Am 2. März 2020 wurde die Anlieferung von Böden mit LKW-Transporter für das Amalia-Gelände wieder aufgenommen. Dort soll eine Golfanlage gebaut werden. Genaue Pläne was im Einzelnen entstehen soll wurden bisher vom Investor, der „Golf Innovations GmbH, Kevelaer“ nicht bekannt gegeben. Stattdessen kippen seit vielen Monaten Großraum-Transporter dort gewaltige Mengen Bodenaushub von Baustellen in ganz NRW ab, was wohl ein einträgliches Geschäft ist.


Aufgrund der Witterung ist das Gelände der ehemaligen Zeche Amalia derzeit noch nicht befahrbar, stattdessen werden jetzt Böden auf der Fläche westlich des Harpener Baches abgekippt. Der LKW Verkehr wird über den Harpener Hellweg abgewickelt, wo es immer wieder zu Belästigungen und Staus kommt.

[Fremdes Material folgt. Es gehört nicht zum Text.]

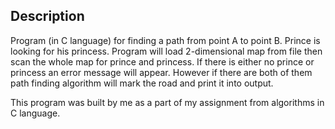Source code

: ## Description

Program (in C language) for finding a path from point A to point B. Prince is looking for his princess.
Program will load 2-dimensional map from file then scan the whole map for prince and princess.
If there is either no prince or princess an error message will appear. 
However if there are both of them path finding algorithm will mark the road and print it into output.

This program was built by me as a part of my assignment from algorithms in C language.


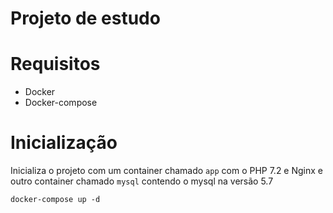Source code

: # Projeto de estudo

# Requisitos
- Docker
- Docker-compose

# Inicialização
Inicializa o projeto com um container chamado `app` com o PHP 7.2 e Nginx e outro container chamado `mysql` contendo o mysql na versão 5.7


`docker-compose up -d`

Bei einer Bodenanlieferung kam es zu einer Verunreinigung des Feld-Untergrundes, weil durch einen geplatzten LKW-Druckschlauch („ungefährliches“) Hydrauliköl austrat. Wie die Stadt Bochum mitteilt, wird der „mit Hydrauliköl verunreinigte Boden“ derzeit „unter fachgutachterlicher Begleitung ausgekoffert, in einen bereitgestellten Container verladen und nach Analytik entsprechend entsorgt.“

„Der Sozialen Liste drängt sich immer mehr der Verdacht auf, dass hier mit dem Geschäftsmodell Bodenentsorgung Geld verdient werden soll und die Realisierung der eigentlichen Golfanlage in den Hintergrund tritt“, so Ratsmitglied Günter Gleising.